*** Dataset excerpts ***
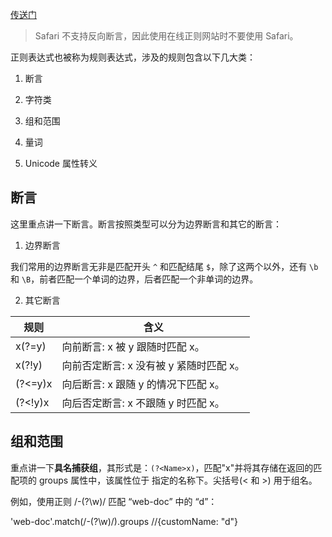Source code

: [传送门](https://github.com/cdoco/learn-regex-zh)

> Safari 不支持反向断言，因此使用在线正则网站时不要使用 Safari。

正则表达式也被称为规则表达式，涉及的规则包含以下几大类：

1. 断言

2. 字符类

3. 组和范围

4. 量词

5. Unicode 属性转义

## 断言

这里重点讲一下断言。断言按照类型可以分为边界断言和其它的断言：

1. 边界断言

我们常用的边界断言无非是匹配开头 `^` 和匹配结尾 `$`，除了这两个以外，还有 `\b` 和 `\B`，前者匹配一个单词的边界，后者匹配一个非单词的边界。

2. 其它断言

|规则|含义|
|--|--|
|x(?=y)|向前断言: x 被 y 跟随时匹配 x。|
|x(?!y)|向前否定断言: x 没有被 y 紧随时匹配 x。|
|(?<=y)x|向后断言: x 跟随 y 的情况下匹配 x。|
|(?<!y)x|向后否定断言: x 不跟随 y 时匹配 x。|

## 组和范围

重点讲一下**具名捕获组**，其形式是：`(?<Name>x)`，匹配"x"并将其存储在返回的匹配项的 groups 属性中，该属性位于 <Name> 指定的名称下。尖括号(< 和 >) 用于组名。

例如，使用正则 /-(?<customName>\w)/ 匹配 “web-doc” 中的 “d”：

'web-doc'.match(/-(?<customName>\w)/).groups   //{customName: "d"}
***
Activity
Starting at the line that contains "指定的名称下。尖括号(< 和 >) 用于组名。" and continuing through the end of the entries, rewrite each non-blank line as a row of a Markdown table with the columns Row and Text, numbering the rows in order.

Response
| Row | Text |
|---|---|
| 1 | 重点讲一下**具名捕获组**，其形式是：`(?<Name>x)`，匹配"x"并将其存储在返回的匹配项的 groups 属性中，该属性位于 <Name> 指定的名称下。尖括号(< 和 >) 用于组名。 |
| 2 | 例如，使用正则 /-(?<customName>\w)/ 匹配 “web-doc” 中的 “d”： |
| 3 | 'web-doc'.match(/-(?<customName>\w)/).groups   //{customName: "d"} |